The server was found to contain nearly 3 billion PDL user records, nearly 1.2 billion unique people and 650 million unique email addresses. The amount of this data is not only consistent with pDL’s propaganda, even researchers can reverse query the data through the information returned by the PDL API.
In addition, the researchers compared the database with the public data of the two companies, and found that they originated at least in part. The researchers detailed the wording of the PDL in a blog post:
The data found on the open Elasticsearch server almost exactly matches the data returned by the People Data Labs API. The only difference is that the data returned by the PDL also contains educational history.
There is no educational information in any data downloaded from the server. Everything else is exactly the same, including an account with multiple email addresses and multiple phone numbers.

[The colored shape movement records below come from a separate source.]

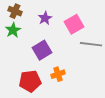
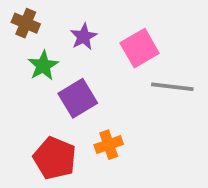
green star: (13, 30) -> (43, 66), moved
red pentagon: (30, 81) -> (55, 158), turned 30

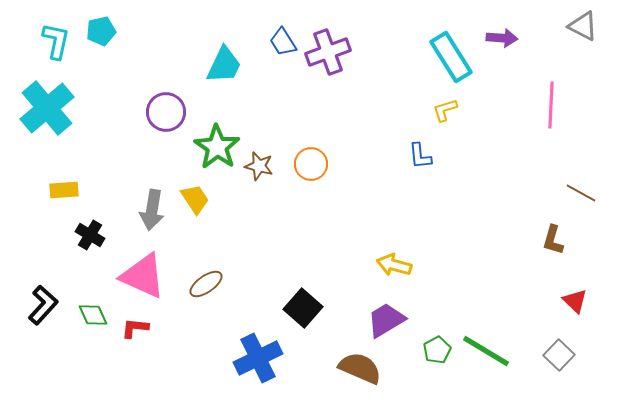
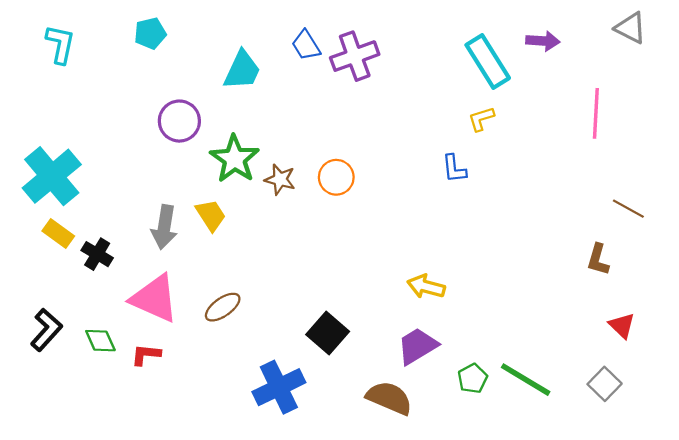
cyan pentagon: (101, 31) -> (150, 33), moved
cyan cross: (47, 108) -> (52, 176), moved
yellow rectangle: (64, 190) -> (58, 234), moved, turned 40

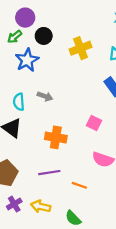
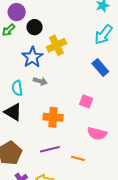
yellow cross: (81, 48) -> (56, 45), moved
blue star: (27, 60) -> (32, 57), moved

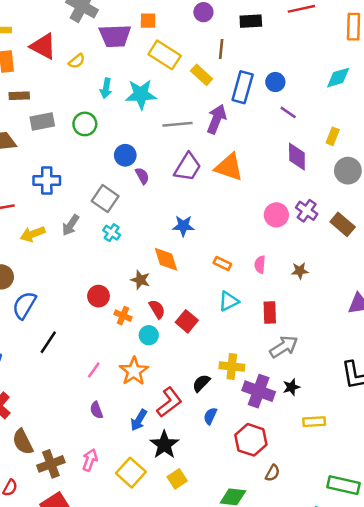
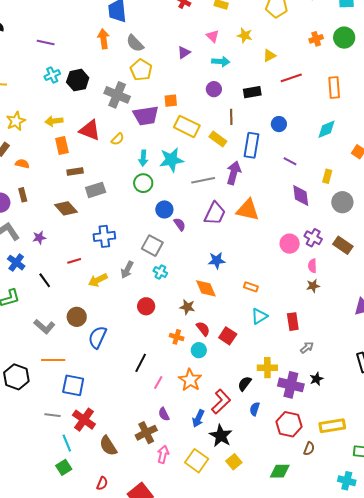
blue circle: (275, 82) -> (279, 124), moved
green circle: (85, 124) -> (143, 183), moved
pink semicircle: (260, 265) -> (312, 266), moved
red circle: (99, 296) -> (146, 306), moved
black line: (48, 342) -> (141, 363), moved
gray arrow: (284, 347) -> (307, 348), size x0.6
yellow rectangle: (314, 422) -> (332, 426), moved, size x1.4
brown cross: (51, 464) -> (146, 433), moved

However, PDL co-founder Sean Thorne denied the company’s claim that the server was owned, saying its owner may have used an expansion product from PDL, as well as other data enrichment or licensing services.
On the other hand, 4 terabytes of user data, including 380 million profiles, were confirmed to be from OxyData, but the company also responded that it had no ownership of the server.

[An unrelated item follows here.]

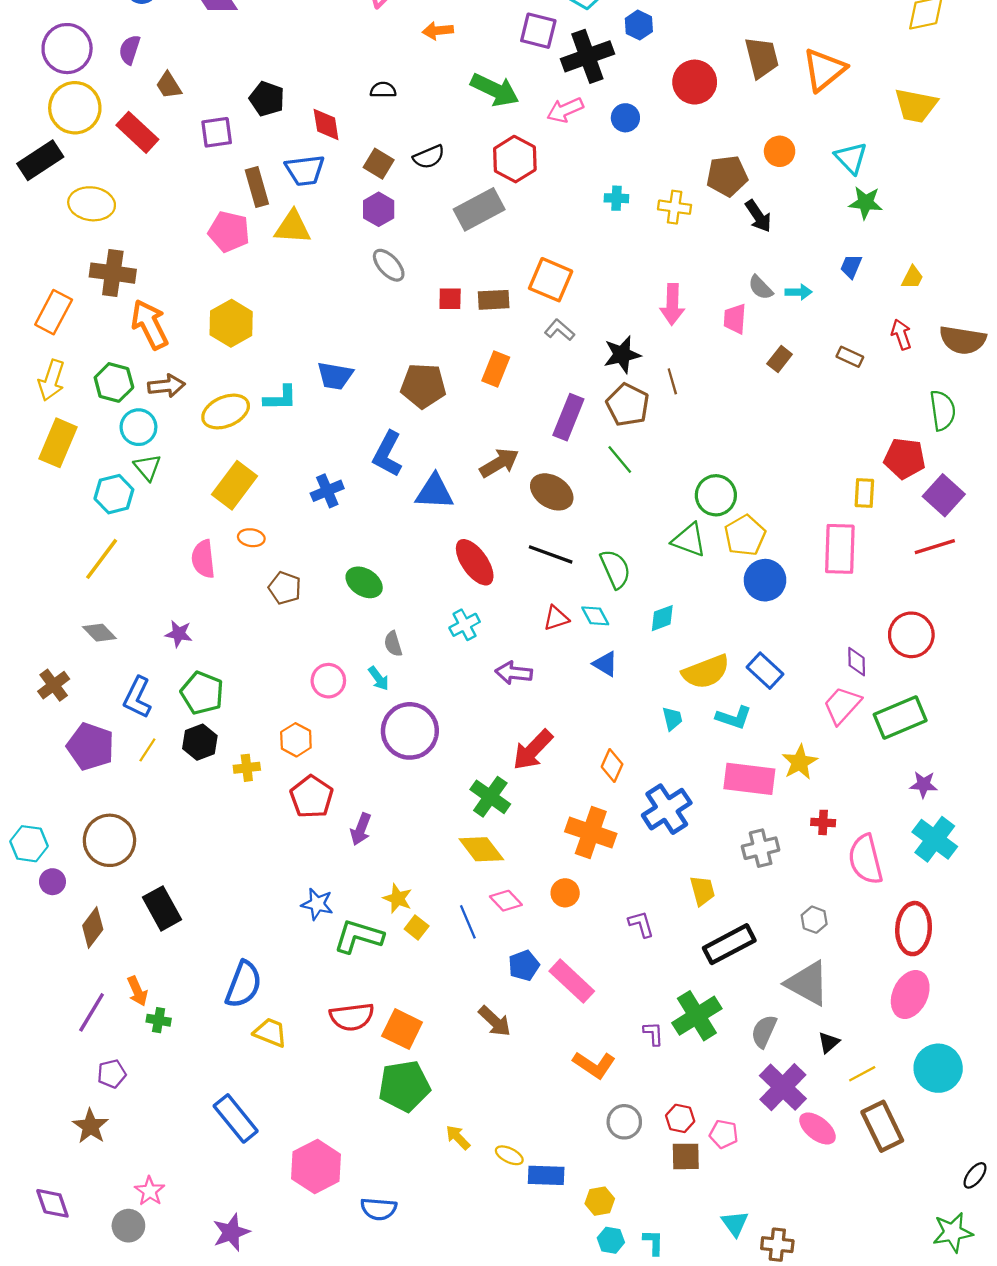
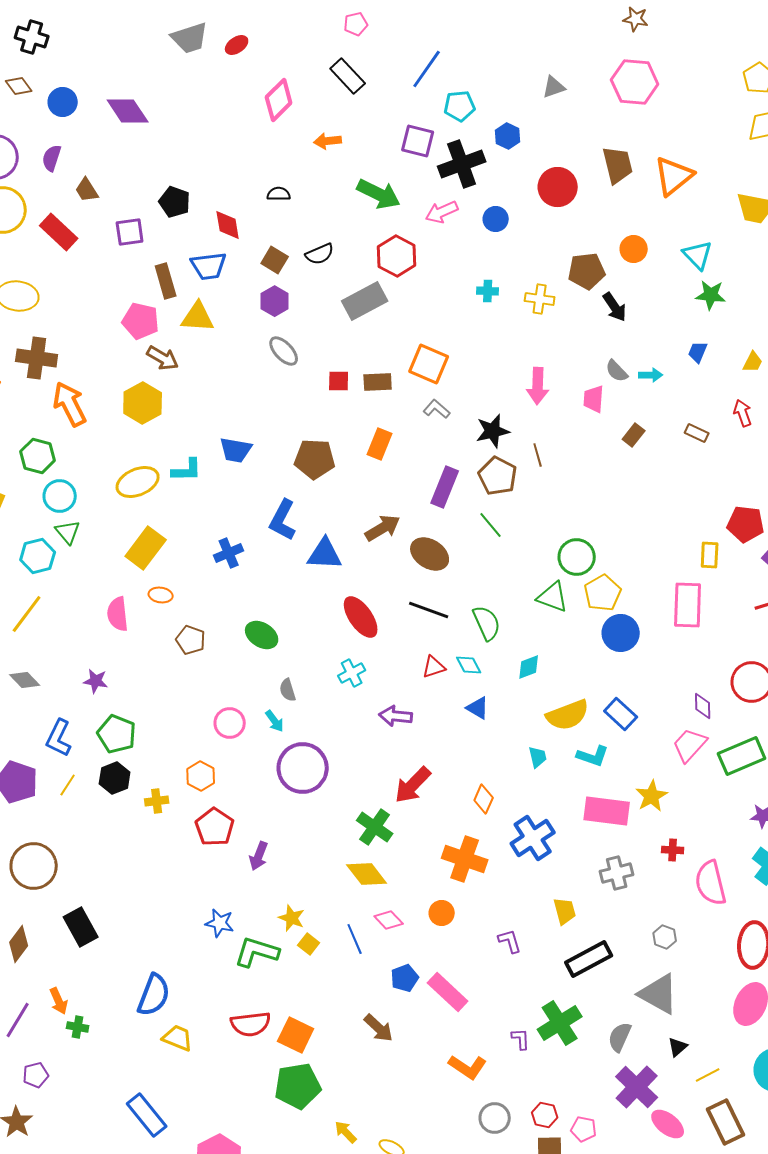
brown arrow: (166, 386) -> (163, 358), moved, turned 36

So far, researchers aren’t sure who exposed the server to the Internet, but the information breach means it will affect the two companies’ co-customers and put them at risk of data misuse.
It’s not the first time.
In addition to this incident, elasticsearch servers have been made public on several occasions, putting the personal data of unsuspecting users and businesses at risk:
Earlier this year, the personal information of more than 20 million Russian citizens was disclosed on elasticsearch servers.
In May, millions of Canadians with CVV codes and payment card data were again exposed after an online leak of the Elasticsearch database owned by Freedom Mobile.

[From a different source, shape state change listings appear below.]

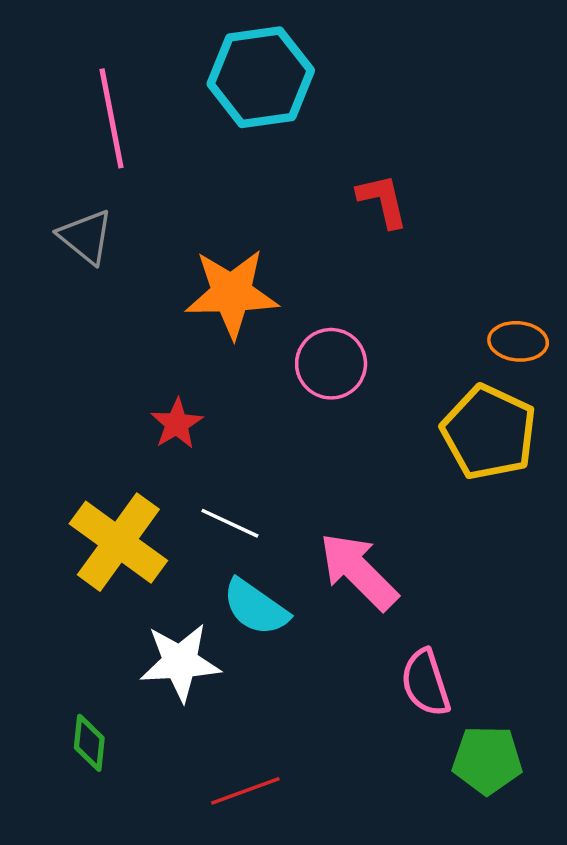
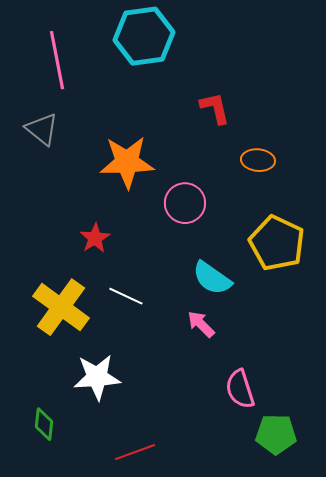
orange ellipse: (518, 341) -> (258, 160), moved
pink arrow: (359, 571) -> (201, 324), size x0.6
cyan semicircle: (256, 607) -> (212, 278), moved

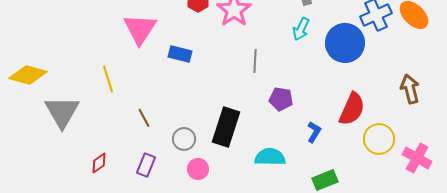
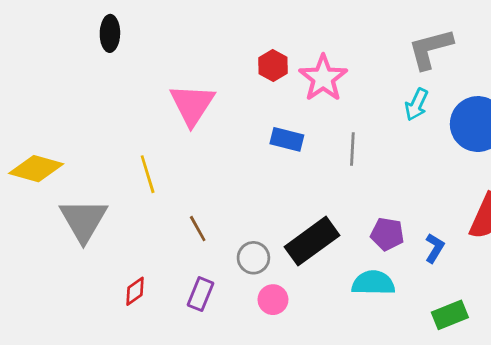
blue rectangle: (180, 54) -> (287, 139), moved
purple pentagon: (281, 99) -> (387, 234), moved
black rectangle: (226, 127) -> (312, 241), turned 36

In December, another database containing the personal information of 82 million Americans was exposed online.
Elasticsearch servers have been plagued by data breaches that have attracted the attention of a large number of attackers, as this could be an entry point for their attacks.
Jason Kent, a hacker at Cequence Security, commented, “We’re seeing a new and potentially dangerous data association that’s different from what it used to be.” If an attacker has a rich data set, he or she can create a highly targeted attack. Such attacks can lead to the exposure of password recovery information, financial data, communication patterns, social structures, etc., which is a way for high-level personnel to be targeted.
The FBI has yet to respond.
Two researchers reported the findings to the FBI, although the Elasticsearch server typically takes time offline. However, the latter did not give a clear response after receiving the message.
Randy Koch, chief executive of ARM Insight, said the massive data breach was devastating for companies that were seen as owning data, while also spilling billions of people’s information around the world.
The sheer volume of personal data contained, coupled with the complexity of identifying data owners, can raise questions about the effectiveness of our current privacy and data disclosure notification laws.
This event can be effectively prevented if a company with data control collects and centralizes its user information, because the process of data synthesis mimics real data while eliminating user-identifiable characteristics.
When properly synthesized, it cannot be reverseengineered by hackers while retaining all the statistical value of the original data set, so it can still be used for analysis, marketing, customer segmentation, AI algorithm training, and so on.
However, centralizing data offsets the reputation of taking control of the business as data, and is also risky for privacy and compliance.